Transcribe exactly the line in which "chevron_left" occurs, plus every line that comes after it up to the end of the entries.
*** Data extracts ***
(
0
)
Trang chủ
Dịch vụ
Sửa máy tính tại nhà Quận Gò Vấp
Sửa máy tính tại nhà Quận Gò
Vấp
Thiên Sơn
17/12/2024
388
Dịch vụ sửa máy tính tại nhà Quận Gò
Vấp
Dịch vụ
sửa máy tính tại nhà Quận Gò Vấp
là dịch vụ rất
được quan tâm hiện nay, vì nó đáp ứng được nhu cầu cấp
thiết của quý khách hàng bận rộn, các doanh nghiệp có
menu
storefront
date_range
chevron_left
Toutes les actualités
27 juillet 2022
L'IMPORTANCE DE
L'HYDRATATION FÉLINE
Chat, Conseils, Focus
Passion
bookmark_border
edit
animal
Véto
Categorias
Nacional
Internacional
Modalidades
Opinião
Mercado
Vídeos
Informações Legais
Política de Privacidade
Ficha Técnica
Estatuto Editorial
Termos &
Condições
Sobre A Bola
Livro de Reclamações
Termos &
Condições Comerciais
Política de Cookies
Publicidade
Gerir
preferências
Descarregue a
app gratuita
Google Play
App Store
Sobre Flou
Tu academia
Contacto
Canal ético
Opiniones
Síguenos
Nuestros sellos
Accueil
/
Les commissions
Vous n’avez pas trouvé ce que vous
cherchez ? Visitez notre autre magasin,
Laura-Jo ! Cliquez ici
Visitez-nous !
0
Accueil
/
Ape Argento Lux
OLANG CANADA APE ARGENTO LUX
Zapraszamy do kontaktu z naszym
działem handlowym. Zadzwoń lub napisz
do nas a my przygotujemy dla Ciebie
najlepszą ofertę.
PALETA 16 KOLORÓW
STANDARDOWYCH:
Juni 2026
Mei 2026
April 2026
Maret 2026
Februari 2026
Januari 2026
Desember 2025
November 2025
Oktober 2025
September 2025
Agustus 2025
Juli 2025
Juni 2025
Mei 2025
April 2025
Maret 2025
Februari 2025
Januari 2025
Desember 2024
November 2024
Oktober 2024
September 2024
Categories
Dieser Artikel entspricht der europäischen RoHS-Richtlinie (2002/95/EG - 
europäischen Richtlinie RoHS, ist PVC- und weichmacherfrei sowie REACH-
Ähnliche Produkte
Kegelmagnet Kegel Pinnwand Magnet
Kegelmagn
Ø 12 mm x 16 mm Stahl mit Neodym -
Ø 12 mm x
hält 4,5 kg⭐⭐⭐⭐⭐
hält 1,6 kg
***
Solved problem
chevron_left
Toutes les actualités
27 juillet 2022
L'IMPORTANCE DE
L'HYDRATATION FÉLINE
Chat, Conseils, Focus
Passion
bookmark_border
edit
animal
Véto
Categorias
Nacional
Internacional
Modalidades
Opinião
Mercado
Vídeos
Informações Legais
Política de Privacidade
Ficha Técnica
Estatuto Editorial
Termos &
Condições
Sobre A Bola
Livro de Reclamações
Termos &
Condições Comerciais
Política de Cookies
Publicidade
Gerir
preferências
Descarregue a
app gratuita
Google Play
App Store
Sobre Flou
Tu academia
Contacto
Canal ético
Opiniones
Síguenos
Nuestros sellos
Accueil
/
Les commissions
Vous n’avez pas trouvé ce que vous
cherchez ? Visitez notre autre magasin,
Laura-Jo ! Cliquez ici
Visitez-nous !
0
Accueil
/
Ape Argento Lux
OLANG CANADA APE ARGENTO LUX
Zapraszamy do kontaktu z naszym
działem handlowym. Zadzwoń lub napisz
do nas a my przygotujemy dla Ciebie
najlepszą ofertę.
PALETA 16 KOLORÓW
STANDARDOWYCH:
Juni 2026
Mei 2026
April 2026
Maret 2026
Februari 2026
Januari 2026
Desember 2025
November 2025
Oktober 2025
September 2025
Agustus 2025
Juli 2025
Juni 2025
Mei 2025
April 2025
Maret 2025
Februari 2025
Januari 2025
Desember 2024
November 2024
Oktober 2024
September 2024
Categories
Dieser Artikel entspricht der europäischen RoHS-Richtlinie (2002/95/EG - 
europäischen Richtlinie RoHS, ist PVC- und weichmacherfrei sowie REACH-
Ähnliche Produkte
Kegelmagnet Kegel Pinnwand Magnet
Kegelmagn
Ø 12 mm x 16 mm Stahl mit Neodym -
Ø 12 mm x
hält 4,5 kg⭐⭐⭐⭐⭐
hält 1,6 kg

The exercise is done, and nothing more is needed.